= Exercise brief =
All lines from the one containing "Bez očkování, 2022-03: 94703 -> 138929" through the end of the data below are to be transcribed exactly. Leave out the rest.

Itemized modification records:
____________

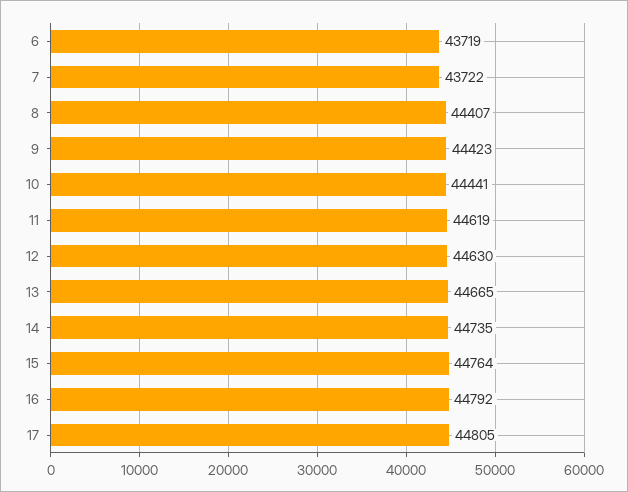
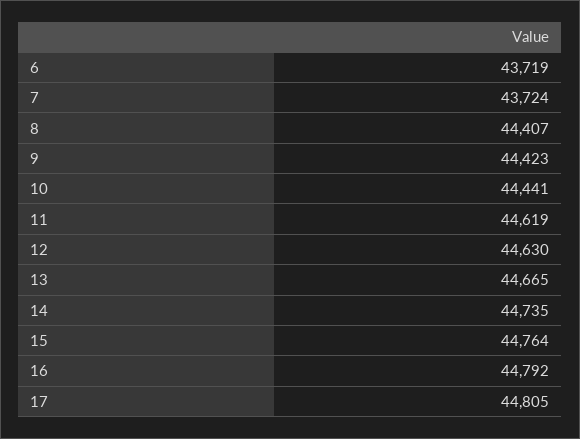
7: 43722 -> 43724

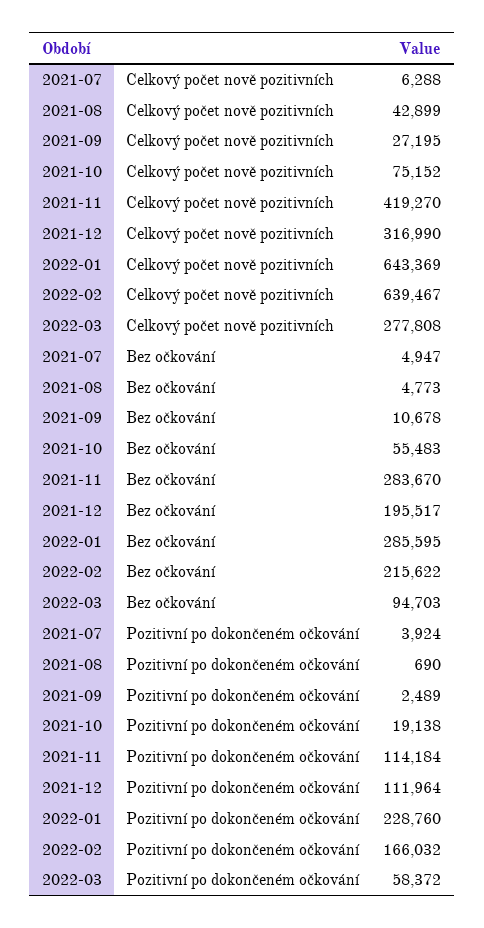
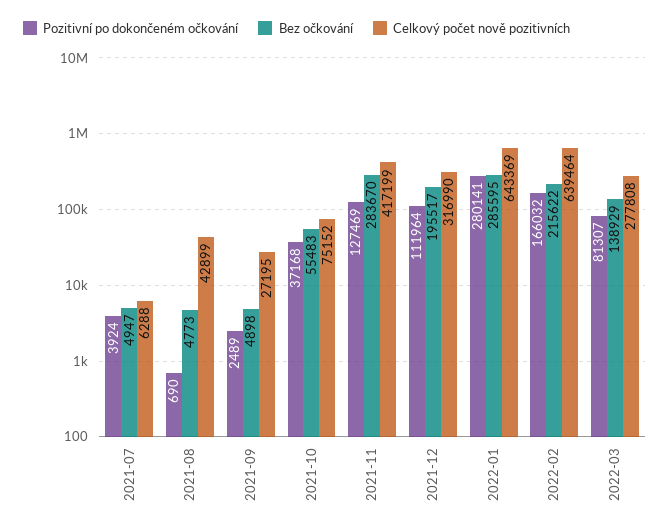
Celkový počet nově pozitivních, 2021-11: 419270 -> 417199
Celkový počet nově pozitivních, 2022-02: 639467 -> 639464
Bez očkování, 2021-09: 10678 -> 4898
Bez očkování, 2022-03: 94703 -> 138929
Pozitivní po dokončeném očkování, 2021-10: 19138 -> 37168
Pozitivní po dokončeném očkování, 2021-11: 114184 -> 127469
Pozitivní po dokončeném očkování, 2022-01: 228760 -> 280141
Pozitivní po dokončeném očkování, 2022-03: 58372 -> 81307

____________

= Solution to the problem =
Bez očkování, 2022-03: 94703 -> 138929
Pozitivní po dokončeném očkování, 2021-10: 19138 -> 37168
Pozitivní po dokončeném očkování, 2021-11: 114184 -> 127469
Pozitivní po dokončeném očkování, 2022-01: 228760 -> 280141
Pozitivní po dokončeném očkování, 2022-03: 58372 -> 81307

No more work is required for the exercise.